Текст упражнения:
>>>>

В 1970-ые годы я плотно штудировал Альтюссера и Балибара и весьма увлекался Леви-Строссом и французскими семиотиками и структуралистами и написал ряд обзоров и рефератов в изданиях Института информации по общественным наукам АН СССР, где тогда работал. Французскую историко-методологическую «школу Анналов» или труды великих французских историков ХХ-го века интенсивно осваивал, но эпохальные работы Ролана Барта, Жана Бодрийяра, Жака Деррида и других философских классиков я, честно говоря, прозевал. Правда, на меня известное впечатление произвели французские «новые философы», рожденные событиями 1968 года, но они, как ныне выясняется, всё же не были мейнстримом. Недаром Сергей Хоружий всячески отбрыкивался от них, когда я упрашивал его написать реферативный обзор этих новых веяний. Сергей со скрипом, но согласился лишь по дружбе, и написал неплохо, меня же стиль и обычные французские штучки типа игры ума и парадоксальности ходов мысли привлекли, и в своей книге «Молодежь и прогресс: Философские рассуждения о драме свободы, любви и измены в истории» (Москва: Молодая гвардия, 1980) широко их цитировал. Правда, в той моей книге все же на первом месте стояли немцы.

В 1980-ые годы я изучал Сартра и Леви-Стросса, а также труды Габриэля Марселя и Мориса Мерло-Понти, а идеи Барта и Лакана воспринимал как бы глазами Альтюссера в русле французского структурализма и не открыл их для себя как самобытную новацию. Многое казалось мне продолжением и переосмыслением тех же немцев, прежде всего Хайдеггера (что небезосновательно). Но мои друзья и знакомые всё чаще ссылались на французов, а Виктор Павлович Визгин вообще предстал франкофилом и конгениально раскрыл идейный мир Гастона Башляра и того же Марселя. И другие советские (ныне российские) философы активно осваивали новейшую французскую мысль и готовили почву для того взлёта общественного интереса к ней, который мы ныне наблюдаем.

<<<<

Задание 1:
Кто в тексте о французской философии согласился написать реферативный обзор о «новых философах»?
Задание 2:
Определите, соответствуют ли тексту о французской философии утверждения (a), (b) и (c). Для каждого ответьте «да» или «нет» и приведите решающие слова текста.
(a) В 1970-е годы рассказчик работал в Институте информации по общественным наукам АН СССР.
(b) В книге «Молодежь и прогресс» на первом месте стояли французы.
(c) Виктор Павлович Визгин раскрыл идейный мир Гастона Башляра.
Задание 3:
Пожалуйста, подхватите текст о французской философии и продолжите его после последнего предложения.

Предоставленный материал:
>>>>

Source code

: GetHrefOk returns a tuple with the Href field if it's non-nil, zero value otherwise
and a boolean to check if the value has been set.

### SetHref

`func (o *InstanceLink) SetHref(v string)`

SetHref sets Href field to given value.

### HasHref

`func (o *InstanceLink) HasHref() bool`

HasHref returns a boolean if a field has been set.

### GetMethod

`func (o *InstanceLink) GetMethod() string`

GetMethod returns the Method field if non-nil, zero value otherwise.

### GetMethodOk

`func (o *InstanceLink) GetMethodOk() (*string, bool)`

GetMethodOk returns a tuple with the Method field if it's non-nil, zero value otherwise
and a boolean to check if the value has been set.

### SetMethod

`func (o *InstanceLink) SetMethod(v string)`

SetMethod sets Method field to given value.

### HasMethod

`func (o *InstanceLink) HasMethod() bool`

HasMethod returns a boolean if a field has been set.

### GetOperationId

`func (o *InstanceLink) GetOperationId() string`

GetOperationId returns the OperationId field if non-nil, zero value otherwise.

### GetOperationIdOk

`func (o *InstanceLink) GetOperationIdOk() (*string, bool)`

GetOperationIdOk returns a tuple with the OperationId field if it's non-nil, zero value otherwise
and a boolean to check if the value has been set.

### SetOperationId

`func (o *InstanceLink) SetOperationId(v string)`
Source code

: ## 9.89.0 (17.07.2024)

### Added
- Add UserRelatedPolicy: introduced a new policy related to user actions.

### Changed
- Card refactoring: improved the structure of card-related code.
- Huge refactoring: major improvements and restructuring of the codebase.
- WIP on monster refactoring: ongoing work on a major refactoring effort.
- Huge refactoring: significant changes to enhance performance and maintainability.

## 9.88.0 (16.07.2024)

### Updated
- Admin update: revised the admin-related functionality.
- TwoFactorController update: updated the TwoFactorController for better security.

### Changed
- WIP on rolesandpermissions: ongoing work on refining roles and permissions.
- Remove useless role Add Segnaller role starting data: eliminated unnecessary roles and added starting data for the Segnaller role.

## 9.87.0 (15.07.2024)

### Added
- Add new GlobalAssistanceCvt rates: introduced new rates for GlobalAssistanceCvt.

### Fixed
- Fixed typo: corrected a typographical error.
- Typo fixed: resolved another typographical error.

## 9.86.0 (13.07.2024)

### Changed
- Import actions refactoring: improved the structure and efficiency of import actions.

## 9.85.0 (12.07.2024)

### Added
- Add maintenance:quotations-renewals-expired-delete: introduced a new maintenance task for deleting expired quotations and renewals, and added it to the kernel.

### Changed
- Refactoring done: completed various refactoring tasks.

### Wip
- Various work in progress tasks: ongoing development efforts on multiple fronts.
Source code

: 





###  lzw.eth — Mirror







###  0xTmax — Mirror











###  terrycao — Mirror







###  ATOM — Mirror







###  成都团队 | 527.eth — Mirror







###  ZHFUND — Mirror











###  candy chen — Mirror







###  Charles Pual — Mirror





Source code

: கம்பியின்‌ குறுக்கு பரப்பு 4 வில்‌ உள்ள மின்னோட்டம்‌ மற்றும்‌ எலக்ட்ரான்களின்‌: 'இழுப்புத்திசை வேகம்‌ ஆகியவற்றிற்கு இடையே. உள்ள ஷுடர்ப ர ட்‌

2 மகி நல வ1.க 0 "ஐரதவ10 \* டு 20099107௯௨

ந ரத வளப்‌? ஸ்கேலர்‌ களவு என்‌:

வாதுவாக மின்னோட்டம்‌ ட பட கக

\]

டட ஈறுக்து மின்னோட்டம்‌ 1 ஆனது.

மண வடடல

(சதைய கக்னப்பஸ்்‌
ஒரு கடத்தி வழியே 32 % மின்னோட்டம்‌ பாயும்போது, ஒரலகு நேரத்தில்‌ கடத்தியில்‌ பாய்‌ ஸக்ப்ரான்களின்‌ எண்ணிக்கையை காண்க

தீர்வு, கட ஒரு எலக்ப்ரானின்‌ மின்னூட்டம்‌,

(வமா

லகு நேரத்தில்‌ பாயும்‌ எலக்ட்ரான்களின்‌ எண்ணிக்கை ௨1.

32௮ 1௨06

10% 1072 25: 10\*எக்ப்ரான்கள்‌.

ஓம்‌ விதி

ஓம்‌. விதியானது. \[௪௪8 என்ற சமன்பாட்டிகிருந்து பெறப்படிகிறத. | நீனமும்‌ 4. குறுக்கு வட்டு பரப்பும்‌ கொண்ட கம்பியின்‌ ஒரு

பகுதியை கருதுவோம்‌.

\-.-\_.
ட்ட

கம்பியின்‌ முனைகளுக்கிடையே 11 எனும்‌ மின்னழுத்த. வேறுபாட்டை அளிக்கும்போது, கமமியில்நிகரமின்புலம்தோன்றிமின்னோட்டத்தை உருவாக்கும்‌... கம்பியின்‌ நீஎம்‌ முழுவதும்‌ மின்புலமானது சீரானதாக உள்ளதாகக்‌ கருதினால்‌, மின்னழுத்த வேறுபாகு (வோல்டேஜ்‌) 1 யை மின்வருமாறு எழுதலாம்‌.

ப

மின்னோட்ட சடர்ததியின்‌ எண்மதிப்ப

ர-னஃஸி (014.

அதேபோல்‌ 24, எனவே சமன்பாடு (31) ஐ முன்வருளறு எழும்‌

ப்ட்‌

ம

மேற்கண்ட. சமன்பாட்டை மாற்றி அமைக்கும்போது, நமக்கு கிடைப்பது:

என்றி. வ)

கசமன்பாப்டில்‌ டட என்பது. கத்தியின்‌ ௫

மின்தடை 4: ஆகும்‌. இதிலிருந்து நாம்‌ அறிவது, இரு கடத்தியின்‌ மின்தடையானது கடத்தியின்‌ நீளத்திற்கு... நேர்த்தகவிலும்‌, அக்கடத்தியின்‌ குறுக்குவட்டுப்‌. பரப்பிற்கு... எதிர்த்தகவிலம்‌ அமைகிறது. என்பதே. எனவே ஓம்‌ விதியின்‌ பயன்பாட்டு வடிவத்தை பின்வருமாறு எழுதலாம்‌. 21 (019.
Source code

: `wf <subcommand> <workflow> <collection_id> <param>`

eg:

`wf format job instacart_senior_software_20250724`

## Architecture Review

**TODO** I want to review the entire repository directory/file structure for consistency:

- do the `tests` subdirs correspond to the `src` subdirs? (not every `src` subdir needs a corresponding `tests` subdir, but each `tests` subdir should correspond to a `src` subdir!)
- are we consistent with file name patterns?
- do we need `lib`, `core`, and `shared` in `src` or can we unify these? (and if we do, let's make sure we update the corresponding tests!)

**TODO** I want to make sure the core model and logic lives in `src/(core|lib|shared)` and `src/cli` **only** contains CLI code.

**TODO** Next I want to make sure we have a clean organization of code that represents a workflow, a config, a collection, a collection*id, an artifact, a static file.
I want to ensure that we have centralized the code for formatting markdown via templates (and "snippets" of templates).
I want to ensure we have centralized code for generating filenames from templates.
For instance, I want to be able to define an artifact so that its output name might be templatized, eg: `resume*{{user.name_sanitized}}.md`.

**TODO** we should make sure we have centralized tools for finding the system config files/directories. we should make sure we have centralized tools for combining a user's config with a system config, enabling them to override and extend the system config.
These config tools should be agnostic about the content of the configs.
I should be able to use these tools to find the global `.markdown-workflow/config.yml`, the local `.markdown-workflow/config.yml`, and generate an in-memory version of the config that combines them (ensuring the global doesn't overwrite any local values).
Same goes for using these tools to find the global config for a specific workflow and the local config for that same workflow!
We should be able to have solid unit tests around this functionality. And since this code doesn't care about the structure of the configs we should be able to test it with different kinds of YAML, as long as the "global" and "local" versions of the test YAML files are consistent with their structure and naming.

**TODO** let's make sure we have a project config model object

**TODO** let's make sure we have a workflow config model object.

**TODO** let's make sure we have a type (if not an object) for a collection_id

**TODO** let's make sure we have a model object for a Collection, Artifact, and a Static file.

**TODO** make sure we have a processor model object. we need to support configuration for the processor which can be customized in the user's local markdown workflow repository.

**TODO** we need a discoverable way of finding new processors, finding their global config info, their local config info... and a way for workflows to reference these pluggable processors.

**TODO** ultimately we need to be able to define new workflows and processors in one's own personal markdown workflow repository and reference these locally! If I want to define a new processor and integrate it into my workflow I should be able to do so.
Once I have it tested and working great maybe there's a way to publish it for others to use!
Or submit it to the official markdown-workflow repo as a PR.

<<<<

Ответ 1:
Сергей Хоружий.

Ответ 2:
(a) Да: «в изданиях Института информации по общественным наукам АН СССР, где тогда работал».
(b) Нет: «в той моей книге все же на первом месте стояли немцы».
(c) Да: «конгениально раскрыл идейный мир Гастона Башляра».

Ответ 3:
И в 1990-ые годы стало очевидным у нас, что во Франции после Второй мировой войны произошел философский прорыв, сравнимый с тем, который случился в Германии в конце XVIII – XIX-го веков после Великой Французской революции.

На наших глазах уходили такие великие французские философы, как Ролан Барт, Жиль Делёз, Жак Деррида, Жан Бодрийяр. Это – корифеи, классики. И они, на мой взгляд, стали не просто провозвестниками и властителями дум новой – постиндустриальной – эпохи человечества, но и подвигли нас к осознанию «матрицы» или Программы, которую люди призваны сами «программировать» и тем самым досотворять сущее до алтаря бытия. Они ушли, и образовавшийся некоторый вакуум постиндустриальной духовности призвана заполнить бурно вздымающаяся ныне русская мысль с изначально присущей ей "прикладной эсхатологией".